PARA CANTAR EM INGLÊS

Tenho vários defeitos. O mais grave deles, talvez, seja não falar nem escrever em inglês. Aliás, eu não entendo nada de inglês. Para falar a verdade, isso não faz falta nenhuma no meu dia-a-dia. Vivo em Português. Trabalho em Português. Amo em Português. Mas fico mordido de raiva quando gosto de uma música em língua inglesa e não consigo cantá-la. Morro de inveja dos amigos que cantarolam as estrofes igualzinho aos artistas. E isso não é de agora, vem desde pequeno, quando o pessoal ouvia Elvis e Beatles e eu boiava.

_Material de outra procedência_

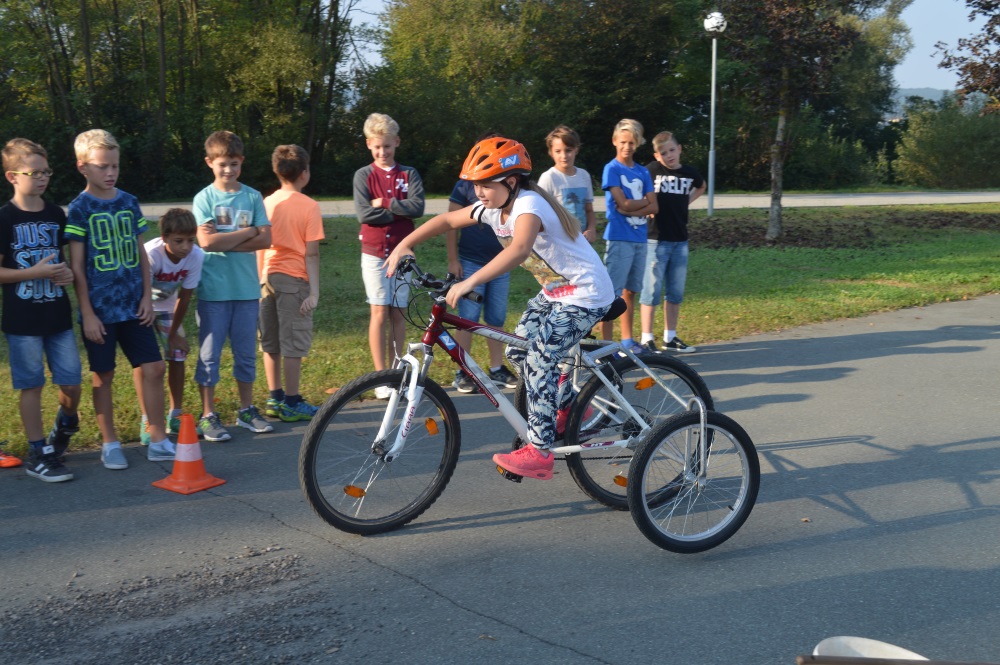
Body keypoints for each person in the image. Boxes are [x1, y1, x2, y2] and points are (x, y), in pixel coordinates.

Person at [386, 137, 615, 481]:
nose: (478, 192)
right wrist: (404, 244)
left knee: (539, 359)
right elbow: (447, 221)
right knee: (517, 350)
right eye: (474, 185)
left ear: (510, 182)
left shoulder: (529, 205)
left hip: (586, 294)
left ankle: (540, 452)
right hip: (556, 293)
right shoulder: (493, 207)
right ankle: (568, 408)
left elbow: (519, 249)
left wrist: (470, 281)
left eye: (485, 185)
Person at [66, 129, 174, 469]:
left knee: (154, 367)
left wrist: (147, 297)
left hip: (134, 305)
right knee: (104, 375)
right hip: (99, 311)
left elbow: (141, 254)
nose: (110, 172)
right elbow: (77, 266)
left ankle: (158, 437)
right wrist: (87, 313)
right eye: (102, 166)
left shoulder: (128, 201)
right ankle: (109, 442)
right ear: (83, 167)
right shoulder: (79, 209)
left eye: (114, 165)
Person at [0, 138, 81, 481]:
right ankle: (38, 452)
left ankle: (64, 426)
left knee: (72, 383)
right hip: (23, 321)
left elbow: (61, 262)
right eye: (35, 172)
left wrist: (66, 274)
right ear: (12, 176)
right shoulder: (5, 218)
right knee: (31, 386)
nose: (43, 178)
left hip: (57, 316)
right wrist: (34, 273)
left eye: (47, 171)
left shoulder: (55, 214)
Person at [192, 130, 274, 441]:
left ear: (242, 162)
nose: (228, 170)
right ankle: (208, 414)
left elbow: (266, 239)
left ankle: (246, 410)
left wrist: (225, 239)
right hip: (213, 291)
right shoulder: (204, 198)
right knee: (209, 356)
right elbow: (206, 243)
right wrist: (249, 232)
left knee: (245, 354)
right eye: (222, 164)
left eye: (234, 164)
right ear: (209, 162)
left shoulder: (252, 196)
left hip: (246, 290)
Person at [353, 113, 425, 398]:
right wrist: (400, 210)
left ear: (396, 142)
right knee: (379, 311)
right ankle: (379, 378)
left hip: (403, 252)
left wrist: (384, 203)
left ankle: (396, 375)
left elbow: (418, 208)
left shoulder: (409, 174)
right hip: (374, 253)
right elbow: (364, 214)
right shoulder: (364, 175)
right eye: (377, 147)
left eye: (387, 146)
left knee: (398, 312)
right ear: (369, 145)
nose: (382, 152)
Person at [259, 144, 324, 422]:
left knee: (270, 341)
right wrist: (314, 292)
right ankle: (292, 401)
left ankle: (274, 398)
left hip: (267, 278)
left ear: (277, 171)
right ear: (304, 173)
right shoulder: (309, 206)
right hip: (294, 281)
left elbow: (261, 245)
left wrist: (260, 278)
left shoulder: (267, 202)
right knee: (293, 344)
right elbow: (312, 253)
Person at [134, 208, 205, 444]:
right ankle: (147, 419)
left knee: (178, 354)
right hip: (141, 305)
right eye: (178, 241)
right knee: (144, 361)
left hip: (167, 307)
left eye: (190, 240)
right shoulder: (151, 254)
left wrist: (174, 333)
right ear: (164, 237)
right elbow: (141, 291)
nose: (186, 247)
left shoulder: (196, 256)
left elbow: (184, 297)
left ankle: (175, 414)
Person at [445, 176, 518, 394]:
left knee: (496, 318)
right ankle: (463, 371)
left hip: (499, 264)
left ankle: (496, 369)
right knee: (467, 319)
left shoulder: (502, 186)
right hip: (470, 262)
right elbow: (450, 224)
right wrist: (453, 260)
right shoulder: (464, 186)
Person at [639, 131, 705, 354]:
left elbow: (701, 185)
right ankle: (647, 338)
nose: (669, 155)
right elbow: (637, 185)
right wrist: (645, 205)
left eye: (672, 150)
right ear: (656, 156)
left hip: (680, 241)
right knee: (651, 291)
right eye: (663, 153)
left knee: (675, 292)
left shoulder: (689, 173)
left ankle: (670, 337)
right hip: (655, 240)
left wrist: (688, 200)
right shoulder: (651, 170)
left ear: (680, 149)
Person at [600, 119, 658, 351]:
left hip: (640, 239)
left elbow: (655, 206)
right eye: (623, 142)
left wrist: (631, 208)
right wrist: (642, 203)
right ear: (615, 141)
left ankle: (627, 342)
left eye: (631, 142)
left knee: (630, 292)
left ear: (638, 143)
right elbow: (621, 202)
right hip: (619, 238)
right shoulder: (612, 169)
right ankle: (606, 346)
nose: (627, 146)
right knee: (611, 295)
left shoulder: (643, 171)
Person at [536, 125, 597, 243]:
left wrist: (591, 229)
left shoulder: (584, 175)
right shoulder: (548, 178)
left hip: (583, 241)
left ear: (576, 149)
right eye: (558, 151)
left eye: (568, 150)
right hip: (559, 242)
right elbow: (540, 214)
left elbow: (589, 210)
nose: (563, 156)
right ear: (551, 152)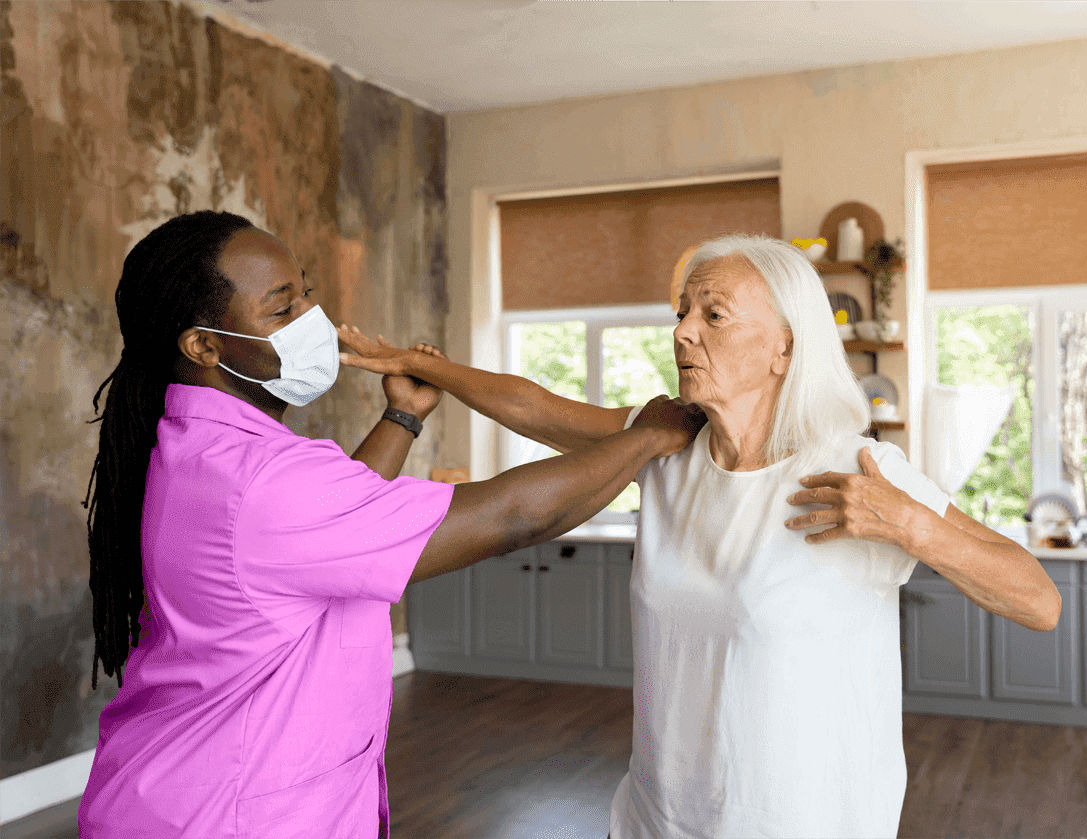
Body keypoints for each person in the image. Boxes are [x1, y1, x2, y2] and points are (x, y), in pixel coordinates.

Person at [337, 233, 1061, 838]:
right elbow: (536, 407)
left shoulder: (857, 468)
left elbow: (1038, 598)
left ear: (785, 348)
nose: (682, 330)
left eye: (714, 314)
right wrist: (422, 367)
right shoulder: (666, 444)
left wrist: (913, 525)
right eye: (683, 311)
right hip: (658, 817)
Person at [77, 210, 704, 838]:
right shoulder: (264, 482)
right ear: (205, 345)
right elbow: (511, 516)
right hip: (228, 813)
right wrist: (645, 440)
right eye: (280, 311)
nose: (311, 324)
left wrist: (401, 418)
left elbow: (336, 524)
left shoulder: (203, 448)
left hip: (175, 787)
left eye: (305, 297)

Lembro que naqueles tempos havia um curso transmitido pela TV Cultura, de São Paulo, em que as lições eram dadas em cima das letras de música. Puxa, como eram legais aquelas aulas. Caíam como uma luva para as minhas modestas ambições. Não quero saber inglês para fazer grandes negócios ou para escrever uma declaração de amor à Sharon Stone. Queria saber cantar em inglês, só isso.

O meu filho João Paulo resolve bem essas questões. Ele põe a música no driver do computador (aquele tocador de CD do micro) e canta do jeito dele, na base do iéis-bêibi-tchíqui-tchu-guéder. É bonito de ver. Ele gosta das músicas e acompanha como entende, imitando os sons. E se diverte. Sabe ouvindo o quê? The Beatles. Veja só que coisa. Ele curte Beatles e canta com eles na base do "tróbous-cróbous" como eu nunca tive coragem de fazer nem quando menino, muito menos depois de adulto. Não tenho a mesma coragem, definitivamente. Em público, ainda, nem pensar! Até faço isso sozinho de vez em quando, no banho, por exemplo. Só quando não tem ninguém em casa. E ainda canto baixinho para não dar bandeira.

Puxa, deveria ter um curso de inglês para quem deseja apenas cantar. Nada que implicasse em ficar repetindo dis-is-a-têibou ou gúdi-mórnin-títcher. Seria um curso para cantores frustrados como eu. Tenho certeza que existem outros candidatos a cantores, fãs dos Beatles e analfabetos em inglês como eu. Tem que haver!

Não me interessa entender ou traduzir as letras. Não, seria uma decepção. Já vi algumas versões de músicas de John e Paul. Fiquei horrorizado. Acho que deve ser como encontrar uma pessoa que você só conhece das salas de bate-papo da Internet. Não tem nada a ver com o que imaginava. "Rélpi-ai-nidi-sambóre" é lindo porque é "rélpi-ai-nidi-sambóre, ôô, iéis!". Nada de cultura, nada de ilustração. Eu quero apenas cantar igual ao disco, poxa! E não ria que é sério. Ninguém liga para um garoto que arrisca as primeiras melodias cantadas em um inglês de marciano, como o meu filho. Mas um velho como eu, ah!, seria motivo de gozação. Tenho certeza.

Imagine a cena. Eu aqui, escrevendo, ouvindo meu CD e murmurando um empolgado: "sânsin-in-de-uêi-chi-uuuuussss". O Gabriel, meu filho mais velho, que fala, lê, canta e escreve em inglês, olharia com aquela cara de John Wayne na frente de um apache e diria: "Tsk! Tsk! Por que você não aprende inglês de uma vez, heim, pai?". Ele não entenderia a resposta. Eu não quero aprender inglês. Eu só quero cantar os Beatles!